Opinion
6051 Ind. 982/13
03-22-2018
Robert S. Dean, Center for Appellate Litigation, New York (Claudia Trupp of counsel), for appellant. Cyrus R. Vance, Jr., District Attorney, New York (Deborah L. Morse of counsel), for respondent.
Robert S. Dean, Center for Appellate Litigation, New York (Claudia Trupp of counsel), for appellant.
Cyrus R. Vance, Jr., District Attorney, New York (Deborah L. Morse of counsel), for respondent.

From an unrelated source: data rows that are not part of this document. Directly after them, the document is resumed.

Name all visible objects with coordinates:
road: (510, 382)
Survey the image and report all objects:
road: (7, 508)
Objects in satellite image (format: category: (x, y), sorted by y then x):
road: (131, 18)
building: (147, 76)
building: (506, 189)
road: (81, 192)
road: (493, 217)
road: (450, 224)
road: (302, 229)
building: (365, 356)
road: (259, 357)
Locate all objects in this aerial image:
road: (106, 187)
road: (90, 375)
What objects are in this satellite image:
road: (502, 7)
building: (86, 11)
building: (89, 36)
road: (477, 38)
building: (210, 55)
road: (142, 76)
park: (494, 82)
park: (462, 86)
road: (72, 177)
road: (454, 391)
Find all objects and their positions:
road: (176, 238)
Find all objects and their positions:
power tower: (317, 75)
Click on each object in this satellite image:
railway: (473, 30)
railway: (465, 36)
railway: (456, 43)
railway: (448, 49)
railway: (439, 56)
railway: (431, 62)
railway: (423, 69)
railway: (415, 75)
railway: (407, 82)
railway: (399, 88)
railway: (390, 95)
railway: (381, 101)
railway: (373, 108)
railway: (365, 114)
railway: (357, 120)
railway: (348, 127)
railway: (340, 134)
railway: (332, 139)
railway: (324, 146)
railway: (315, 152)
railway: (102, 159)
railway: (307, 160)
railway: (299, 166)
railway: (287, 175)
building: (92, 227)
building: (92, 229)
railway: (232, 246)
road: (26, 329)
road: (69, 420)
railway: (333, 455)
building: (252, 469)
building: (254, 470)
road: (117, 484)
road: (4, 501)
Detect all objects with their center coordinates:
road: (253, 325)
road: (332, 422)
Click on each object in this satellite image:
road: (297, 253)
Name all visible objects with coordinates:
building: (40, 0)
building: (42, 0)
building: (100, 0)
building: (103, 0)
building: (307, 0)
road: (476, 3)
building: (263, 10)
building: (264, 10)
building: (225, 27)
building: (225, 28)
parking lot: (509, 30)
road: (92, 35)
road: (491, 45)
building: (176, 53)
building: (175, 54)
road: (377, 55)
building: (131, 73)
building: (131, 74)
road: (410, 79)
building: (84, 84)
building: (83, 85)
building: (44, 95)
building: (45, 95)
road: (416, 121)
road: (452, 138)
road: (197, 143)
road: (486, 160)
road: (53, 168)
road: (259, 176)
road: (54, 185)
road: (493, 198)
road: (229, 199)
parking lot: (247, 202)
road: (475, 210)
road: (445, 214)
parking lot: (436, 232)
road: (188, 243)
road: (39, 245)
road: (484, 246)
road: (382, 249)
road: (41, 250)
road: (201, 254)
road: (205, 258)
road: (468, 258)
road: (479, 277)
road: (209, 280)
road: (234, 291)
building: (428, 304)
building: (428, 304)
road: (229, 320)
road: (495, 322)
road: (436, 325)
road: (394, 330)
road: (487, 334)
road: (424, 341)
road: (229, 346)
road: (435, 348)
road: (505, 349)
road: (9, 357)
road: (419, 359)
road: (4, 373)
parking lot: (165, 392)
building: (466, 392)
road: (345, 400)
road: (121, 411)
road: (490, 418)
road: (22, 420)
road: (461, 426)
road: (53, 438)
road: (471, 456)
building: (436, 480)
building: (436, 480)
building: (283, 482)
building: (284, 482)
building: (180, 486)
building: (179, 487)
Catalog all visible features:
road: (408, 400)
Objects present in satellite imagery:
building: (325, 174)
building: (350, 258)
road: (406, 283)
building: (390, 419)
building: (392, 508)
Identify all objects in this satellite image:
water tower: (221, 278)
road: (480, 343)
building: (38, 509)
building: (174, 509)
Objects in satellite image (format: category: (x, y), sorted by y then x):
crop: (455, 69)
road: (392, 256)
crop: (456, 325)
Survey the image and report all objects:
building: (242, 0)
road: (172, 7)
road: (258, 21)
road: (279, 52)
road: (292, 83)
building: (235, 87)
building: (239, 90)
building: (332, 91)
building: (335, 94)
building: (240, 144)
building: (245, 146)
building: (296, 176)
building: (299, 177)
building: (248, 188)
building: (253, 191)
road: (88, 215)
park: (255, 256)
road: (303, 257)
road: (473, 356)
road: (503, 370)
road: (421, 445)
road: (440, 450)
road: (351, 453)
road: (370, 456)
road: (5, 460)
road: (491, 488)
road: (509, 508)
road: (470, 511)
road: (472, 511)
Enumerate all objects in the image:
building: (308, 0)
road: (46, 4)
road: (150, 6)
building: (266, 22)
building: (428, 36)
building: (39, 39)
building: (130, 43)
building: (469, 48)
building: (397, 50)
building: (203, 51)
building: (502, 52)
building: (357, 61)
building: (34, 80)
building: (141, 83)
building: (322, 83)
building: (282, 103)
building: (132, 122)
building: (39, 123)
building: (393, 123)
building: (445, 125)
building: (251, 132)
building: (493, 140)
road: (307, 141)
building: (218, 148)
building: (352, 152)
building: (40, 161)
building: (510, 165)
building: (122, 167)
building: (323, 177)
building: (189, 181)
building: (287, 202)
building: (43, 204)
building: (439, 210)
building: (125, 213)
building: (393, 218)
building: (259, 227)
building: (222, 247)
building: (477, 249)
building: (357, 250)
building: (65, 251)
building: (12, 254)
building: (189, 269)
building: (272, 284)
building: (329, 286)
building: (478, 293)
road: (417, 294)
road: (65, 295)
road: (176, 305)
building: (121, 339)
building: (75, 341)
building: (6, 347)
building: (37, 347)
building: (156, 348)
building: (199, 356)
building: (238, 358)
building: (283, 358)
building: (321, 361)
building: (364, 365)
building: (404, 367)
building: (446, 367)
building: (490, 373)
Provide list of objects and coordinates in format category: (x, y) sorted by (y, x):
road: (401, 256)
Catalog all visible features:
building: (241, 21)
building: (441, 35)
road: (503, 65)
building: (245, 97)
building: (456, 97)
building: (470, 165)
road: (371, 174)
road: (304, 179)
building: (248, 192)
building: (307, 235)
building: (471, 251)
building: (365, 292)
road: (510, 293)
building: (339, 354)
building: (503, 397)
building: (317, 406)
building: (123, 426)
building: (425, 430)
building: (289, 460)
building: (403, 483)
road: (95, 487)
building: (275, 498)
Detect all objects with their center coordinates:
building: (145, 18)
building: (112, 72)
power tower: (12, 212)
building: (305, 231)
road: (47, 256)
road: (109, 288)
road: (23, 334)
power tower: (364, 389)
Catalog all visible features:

Tom, J.P., Webber, Oing, Moulton, JJ.
Judgment, Supreme Court, New York County (Charles H. Solomon, J. and Mark Dwyer, J. at jury trial; Charles H. Solomon, J. at sentencing), rendered October 20, 2015, convicting defendant of murder in the second degree, burglary in the first degree and attempted robbery in the first degree, and sentencing him to an aggregate term of 20 years to life, unanimously affirmed.The verdict was supported by legally sufficient evidence, and was not against the weight of the evidence ( People v. Danielson, 9 N.Y.3d 342, 349, 849 N.Y.S.2d 480, 880 N.E.2d 1 [2007] ). Moreover, we find that the evidence was overwhelming. There is no basis for disturbing the jury's credibility determinations. The cell phone records and surveillance videotapes in evidence went far beyond placing defendant at the scene of the crime. Instead, they were so harmonious with the accomplices' narrative that they exceeded the legal requirement of corroboration (see People v. Davis, 28 N.Y.3d 294, 303, 44 N.Y.S.3d 358, 66 N.E.3d 1076 [2016] ; People v. Reome, 15 N.Y.3d 188, 191–195, 906 N.Y.S.2d 788, 933 N.E.2d 186 [2010] ), and provided compelling evidence of guilt when taken together with the accomplice testimony.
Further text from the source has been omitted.